Figure courtesy of UNH Forest Watch. |
"White pines usually keep healthy, green needles that contribute significantly to the photosynthetic process by the whole tree for two or three full years," says Rock. "So something very serious was stressing the trees and resulting a region-wide outbreak of white pine needle cast disease. Not since the early to mid-1990s, when ozone levels were extremely high, have we seen these kinds of measurements of stress in the pines."
More recent samples and measurements made by Forest Watch suggest that a new environmental stressor appeared in spring 2010 and affected old needles that opened in 2008 and 2009. That stressor is now suspected to have been an air pollution event emanating from Canada in May 2010 that defoliated another signature New England tree—the sugar maple.
"We believe that peroxyacetyl nitrate, a powerful oxidant in wildfire smoke, in combination with unusually high temperatures, might have heavily damaged the 2010 maple leaves," Rock says. "The event might also have stressed the 2008 and 2009 pine needles, and other pollutants from a growing number of wildfires might be causing further stress."
Photo by Martha Carlson, UNH Forest Watch |
Another theory is that unusually wet weather in 2009 caused an explosion of fungi that feasted on the pine needles. In 2010 and 2011, the U.S. Forest Service reported a dramatic increase in the occurrence of several pine needle cast fungi on older needles, and Forest Watch researchers worked with the Forest Service to understand the cause of this dramatic increase in reported cases of needle cast fungus.
At the Forest Watch annual teacher workshop held in early February 2014, Kirk Broders, a mycologist in the UNH department of biological sciences, announced preliminary findings from analysis he's been doing on the white pine needle cast disease using needles collected from across New England by Forest Watch students.
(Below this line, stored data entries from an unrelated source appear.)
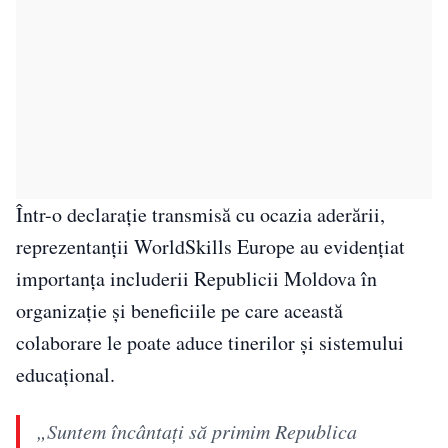
Într-o declarație transmisă cu ocazia aderării,
reprezentanții WorldSkills Europe au evidențiat
importanța includerii Republicii Moldova în
organizație și beneficiile pe care această
colaborare le poate aduce tinerilor și sistemului
educațional.
„Suntem încântați să primim Republica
Broders cultivated specific fungi known to cause the disease since 2011-12 and discovered there were many more types of fungi—15 to 18 species—associated with it, including three or four new to science.
According to Broders, while there was a diversity of fungi found infecting white pine needles, only four species, including one of the newly discovered ones, were found in more than two locations.
"We believe that one or a combination of these fungi are responsible for the recent outbreaks of white pine needle damage," Broders says. "It's possible that recent warmer and wetter-than-average climate may be allowing this fungus to spread into the range of the eastern white pine resulting in needle defoliation epidemics. Further monitoring using the Forest Watch network will help us keep tabs on this emerging threat to white pines in our region."
Photo by Martha Carlson, UNH Forest Watch |
A core strength of Forest Watch, and one that teachers relish, is its emphasis on current research findings in the STEM (science, technology, engineering, and math) disciplines. Broders' findings, Rock notes, are a perfect example of the type of cutting-edge science Forest Watch teachers eagerly share with their students.
Says Rock, "These K-12 students use science—ozone effects on photosynthesis, etcetera— technology—learning about the spectral reflectance properties of pine needles, using Landsat data with freeware image processing software—engineering—making their own measurement tools—and math—calculating percent of needle damage, tree growth rates, and canopy closure—to estimate the health of white pines. So the program provides them with a real soup-to-nuts STEM experience."